_Passage for review_

New York Times’ Op-Ed: Trump’s Evil Is Infecting Our Nation
The rise of President Donald Trump has shown America precisely what happens when good people stand by and do nothing to thwart the worst impulses of the downright evil, Timothy Egan argued in a recent op-ed for The New York Times.
His threat to bomb Iranian cultural sites — mimicking “the kind of barbarism practiced by the Taliban and rogue-state thugs” — was met with little more than a shrug by those on the right.
His pardon for an accused war criminal, described by a fellow SEAL members as “freaking evil,” was met with no consternation from his fellow Republicans, Egan recalled — though the move came as no real surprise.
The examples of presidential action driven by Trump’s most base instincts are plenty, and so too are the number of political figures who remain impervious to his darkness.
“On any given day, Trump is vindictive, ignorant, narcissistic, a fraud — well, his pathologies are well known. But it’s time to apply the same word to him as the brave Navy man did to the renegade in his unit,” Egan wrote. “Under Trump, the United States is a confederacy of corruption, driven by a thousand points of evil. And that evil is contagious.”
Egan reminded readers of the old adage that “the only thing necessary for the triumph of evil is for good people to do nothing,” and he surmised that the United States is learning the wrong side of this lesson.
“The Trump presidency has shown just how many ostensibly good people will do nothing, and how evil, when given a free rein at the top, trickles down,” Egan said, going on to recall a handful of times Trump displayed his evil — from tweeting a “fabricated image of the two most important Democratic leaders of Congress dressed in Islamic garb in front of the Iranian flag” to putting migrant children in cages and tearing them from their families.
This president “has so desensitized us that a day without a round of blunt force cruelty from the White House is newsworthy,” he wrote, and now looks set to realize the greatest triumph of his presidency to date: escaping consequence for trying “to force a struggling democracy into doing his political dirty work for him.”
By all accounts, Republican lawmakers — whom Egan described as the “smaller evils” — lack the courage to say aloud that yes, Trump violated his oath and should be removed from office.
“Do not, as my party did, underestimate the evil, desperate nature of evil, desperate people,” Egan quoted from Rick Wilson’s new book, Running Against the Devil. “There is no bottom. There is no shame. There are no limits.”
Egan closed with two steps that are now required of all good people in this country: “First, realize the level of depravity that has taken over the White House, and second, fight accordingly.”

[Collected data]
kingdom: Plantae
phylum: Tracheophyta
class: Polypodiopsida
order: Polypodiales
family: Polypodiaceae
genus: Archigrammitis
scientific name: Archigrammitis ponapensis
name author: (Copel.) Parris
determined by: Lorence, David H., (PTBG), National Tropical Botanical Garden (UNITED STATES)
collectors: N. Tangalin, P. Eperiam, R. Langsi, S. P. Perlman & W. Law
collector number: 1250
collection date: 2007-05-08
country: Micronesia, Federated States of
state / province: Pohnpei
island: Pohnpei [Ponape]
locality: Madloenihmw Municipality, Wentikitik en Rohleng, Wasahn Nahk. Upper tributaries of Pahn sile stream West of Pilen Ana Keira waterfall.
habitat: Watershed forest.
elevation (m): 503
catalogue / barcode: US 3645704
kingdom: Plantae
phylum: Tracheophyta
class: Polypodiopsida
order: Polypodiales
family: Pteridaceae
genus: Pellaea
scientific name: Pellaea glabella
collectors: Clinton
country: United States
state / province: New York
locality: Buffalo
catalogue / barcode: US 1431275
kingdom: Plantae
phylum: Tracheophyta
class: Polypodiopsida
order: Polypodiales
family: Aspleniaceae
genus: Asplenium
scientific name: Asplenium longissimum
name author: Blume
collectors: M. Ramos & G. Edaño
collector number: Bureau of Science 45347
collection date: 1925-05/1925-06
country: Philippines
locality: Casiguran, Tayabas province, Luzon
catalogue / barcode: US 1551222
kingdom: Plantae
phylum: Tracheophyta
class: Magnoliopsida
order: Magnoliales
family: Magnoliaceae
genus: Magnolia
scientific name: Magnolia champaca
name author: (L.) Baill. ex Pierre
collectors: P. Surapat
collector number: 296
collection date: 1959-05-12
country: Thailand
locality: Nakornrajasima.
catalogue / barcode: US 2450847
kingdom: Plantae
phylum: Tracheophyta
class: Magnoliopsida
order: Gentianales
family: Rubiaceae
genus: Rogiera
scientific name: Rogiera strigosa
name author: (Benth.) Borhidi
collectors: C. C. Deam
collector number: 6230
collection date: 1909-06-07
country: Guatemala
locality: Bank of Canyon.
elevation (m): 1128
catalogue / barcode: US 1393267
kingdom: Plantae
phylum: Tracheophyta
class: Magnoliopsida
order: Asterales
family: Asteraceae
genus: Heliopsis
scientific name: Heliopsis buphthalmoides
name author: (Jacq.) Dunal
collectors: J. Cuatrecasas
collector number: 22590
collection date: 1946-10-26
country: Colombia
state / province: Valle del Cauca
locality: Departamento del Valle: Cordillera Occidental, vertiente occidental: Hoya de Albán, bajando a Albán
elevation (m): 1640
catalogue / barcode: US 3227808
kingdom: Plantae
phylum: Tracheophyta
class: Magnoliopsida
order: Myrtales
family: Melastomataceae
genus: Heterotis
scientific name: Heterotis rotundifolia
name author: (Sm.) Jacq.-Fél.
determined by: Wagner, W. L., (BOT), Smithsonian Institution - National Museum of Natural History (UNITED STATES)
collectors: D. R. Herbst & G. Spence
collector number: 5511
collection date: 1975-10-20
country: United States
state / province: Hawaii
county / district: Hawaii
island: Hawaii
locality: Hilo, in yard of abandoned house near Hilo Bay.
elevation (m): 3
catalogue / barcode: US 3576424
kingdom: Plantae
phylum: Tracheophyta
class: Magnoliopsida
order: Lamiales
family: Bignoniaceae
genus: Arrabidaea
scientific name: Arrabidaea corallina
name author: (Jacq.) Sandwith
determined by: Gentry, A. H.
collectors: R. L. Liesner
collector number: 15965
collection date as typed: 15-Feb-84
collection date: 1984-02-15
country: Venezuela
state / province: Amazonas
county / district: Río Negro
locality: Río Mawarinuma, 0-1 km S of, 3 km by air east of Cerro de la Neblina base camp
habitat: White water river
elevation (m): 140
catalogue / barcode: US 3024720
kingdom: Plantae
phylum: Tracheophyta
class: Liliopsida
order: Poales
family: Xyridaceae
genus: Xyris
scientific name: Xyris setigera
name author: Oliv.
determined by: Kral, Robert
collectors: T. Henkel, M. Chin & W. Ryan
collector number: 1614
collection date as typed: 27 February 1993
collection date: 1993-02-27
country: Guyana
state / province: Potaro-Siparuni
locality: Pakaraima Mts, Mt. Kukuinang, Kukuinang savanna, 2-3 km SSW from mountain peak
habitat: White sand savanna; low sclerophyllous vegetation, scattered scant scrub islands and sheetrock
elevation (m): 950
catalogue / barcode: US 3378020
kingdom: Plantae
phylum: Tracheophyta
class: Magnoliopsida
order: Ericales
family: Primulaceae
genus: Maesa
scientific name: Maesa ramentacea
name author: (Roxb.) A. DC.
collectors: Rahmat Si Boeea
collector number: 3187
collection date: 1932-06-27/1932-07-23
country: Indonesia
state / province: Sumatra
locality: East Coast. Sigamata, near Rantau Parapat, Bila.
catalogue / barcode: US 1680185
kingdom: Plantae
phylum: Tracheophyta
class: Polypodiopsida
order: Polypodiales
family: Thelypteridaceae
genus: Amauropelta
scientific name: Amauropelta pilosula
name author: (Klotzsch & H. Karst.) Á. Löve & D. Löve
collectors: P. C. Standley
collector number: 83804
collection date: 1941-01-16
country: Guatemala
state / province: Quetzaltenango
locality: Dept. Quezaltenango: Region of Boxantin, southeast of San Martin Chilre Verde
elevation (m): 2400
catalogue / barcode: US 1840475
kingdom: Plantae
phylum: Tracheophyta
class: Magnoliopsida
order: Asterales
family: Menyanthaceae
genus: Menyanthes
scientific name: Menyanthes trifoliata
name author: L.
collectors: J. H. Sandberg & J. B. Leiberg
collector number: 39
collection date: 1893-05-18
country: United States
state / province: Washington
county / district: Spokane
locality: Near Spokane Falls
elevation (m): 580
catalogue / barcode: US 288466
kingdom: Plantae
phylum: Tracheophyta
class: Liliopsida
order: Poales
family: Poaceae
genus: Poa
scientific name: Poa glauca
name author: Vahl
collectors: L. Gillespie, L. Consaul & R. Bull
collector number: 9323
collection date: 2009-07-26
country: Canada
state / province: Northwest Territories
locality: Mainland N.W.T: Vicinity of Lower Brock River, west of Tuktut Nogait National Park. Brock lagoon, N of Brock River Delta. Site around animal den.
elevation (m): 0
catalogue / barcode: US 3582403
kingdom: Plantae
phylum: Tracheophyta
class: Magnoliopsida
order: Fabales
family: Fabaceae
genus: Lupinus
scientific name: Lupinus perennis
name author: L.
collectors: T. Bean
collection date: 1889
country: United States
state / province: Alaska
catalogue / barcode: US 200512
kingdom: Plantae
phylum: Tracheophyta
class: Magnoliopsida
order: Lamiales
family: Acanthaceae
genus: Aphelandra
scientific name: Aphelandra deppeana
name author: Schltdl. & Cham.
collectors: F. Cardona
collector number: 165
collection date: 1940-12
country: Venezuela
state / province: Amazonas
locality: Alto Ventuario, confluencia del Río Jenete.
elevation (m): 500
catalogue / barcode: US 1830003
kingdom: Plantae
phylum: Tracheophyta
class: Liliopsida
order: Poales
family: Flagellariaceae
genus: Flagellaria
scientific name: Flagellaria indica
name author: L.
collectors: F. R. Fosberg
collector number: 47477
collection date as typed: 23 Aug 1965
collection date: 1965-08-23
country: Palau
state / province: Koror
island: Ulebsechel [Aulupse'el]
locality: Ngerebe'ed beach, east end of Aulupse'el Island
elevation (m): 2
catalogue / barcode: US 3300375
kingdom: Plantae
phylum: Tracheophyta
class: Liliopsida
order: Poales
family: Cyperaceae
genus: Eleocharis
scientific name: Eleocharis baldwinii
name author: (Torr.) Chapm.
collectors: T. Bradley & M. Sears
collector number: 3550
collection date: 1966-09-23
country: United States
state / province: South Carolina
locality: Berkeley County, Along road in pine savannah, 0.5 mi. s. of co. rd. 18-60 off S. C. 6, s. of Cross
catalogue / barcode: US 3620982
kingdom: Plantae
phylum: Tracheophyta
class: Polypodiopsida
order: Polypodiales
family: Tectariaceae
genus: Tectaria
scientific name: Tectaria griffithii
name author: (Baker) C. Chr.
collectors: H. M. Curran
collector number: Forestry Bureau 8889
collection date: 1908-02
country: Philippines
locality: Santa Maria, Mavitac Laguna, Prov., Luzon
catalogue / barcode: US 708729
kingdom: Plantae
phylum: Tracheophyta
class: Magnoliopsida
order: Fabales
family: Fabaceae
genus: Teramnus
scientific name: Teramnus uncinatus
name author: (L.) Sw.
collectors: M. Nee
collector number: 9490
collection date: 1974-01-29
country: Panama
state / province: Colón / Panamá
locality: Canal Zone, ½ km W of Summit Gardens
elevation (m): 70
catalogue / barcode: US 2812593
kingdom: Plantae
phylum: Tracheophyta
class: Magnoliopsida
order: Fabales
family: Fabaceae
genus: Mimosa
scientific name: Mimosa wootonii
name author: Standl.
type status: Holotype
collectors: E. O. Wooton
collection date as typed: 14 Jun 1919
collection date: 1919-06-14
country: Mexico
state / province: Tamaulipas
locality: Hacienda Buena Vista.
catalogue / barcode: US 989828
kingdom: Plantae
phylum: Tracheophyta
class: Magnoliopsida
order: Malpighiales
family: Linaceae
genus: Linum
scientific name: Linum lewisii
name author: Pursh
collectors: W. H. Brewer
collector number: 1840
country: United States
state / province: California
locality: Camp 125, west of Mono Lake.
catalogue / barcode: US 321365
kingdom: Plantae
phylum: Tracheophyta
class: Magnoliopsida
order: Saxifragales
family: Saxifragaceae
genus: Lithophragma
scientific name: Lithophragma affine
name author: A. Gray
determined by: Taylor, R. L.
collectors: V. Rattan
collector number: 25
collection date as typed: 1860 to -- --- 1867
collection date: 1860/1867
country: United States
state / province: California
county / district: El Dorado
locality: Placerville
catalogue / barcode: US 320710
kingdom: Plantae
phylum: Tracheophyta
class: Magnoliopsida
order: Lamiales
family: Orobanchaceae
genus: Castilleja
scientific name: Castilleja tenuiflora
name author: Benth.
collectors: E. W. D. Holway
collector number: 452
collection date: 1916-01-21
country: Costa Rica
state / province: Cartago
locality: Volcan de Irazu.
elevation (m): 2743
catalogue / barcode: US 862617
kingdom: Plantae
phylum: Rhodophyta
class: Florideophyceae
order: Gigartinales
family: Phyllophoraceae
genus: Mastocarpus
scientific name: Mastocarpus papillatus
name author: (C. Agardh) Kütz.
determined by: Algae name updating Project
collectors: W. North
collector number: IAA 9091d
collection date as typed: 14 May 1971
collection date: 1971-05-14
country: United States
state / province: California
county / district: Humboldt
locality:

_Questions_
a. In the article about Egan's op-ed, list the four descriptions of Trump given in the quoted sentence that begins "On any given day."
b. Translate this sentence from the article about Egan's op-ed into Spanish: "Egan closed with two steps that are now required of all good people in this country: “First, realize the level of depravity that has taken over the White House, and second, fight accordingly.”"
c. Decide whether each statement agrees with the article about Egan's op-ed: (i) Egan's piece was an op-ed for The New York Times. (ii) Republican lawmakers have openly said that Trump should be removed from office. (iii) Egan quoted from a book by Rick Wilson.

_Solutions to the tasks_
a.
vindictive
ignorant
narcissistic
a fraud

b. Egan concluyó con dos pasos que ahora se exigen a todas las personas buenas de este país: "Primero, darse cuenta del nivel de depravación que se ha apoderado de la Casa Blanca y, segundo, luchar en consecuencia".

c.
(i) Yes: "in a recent op-ed for The New York Times."
(ii) No: "lack the courage to say aloud that yes, Trump violated his oath and should be removed from office."
(iii) Yes: "Egan quoted from Rick Wilson’s new book, Running Against the Devil."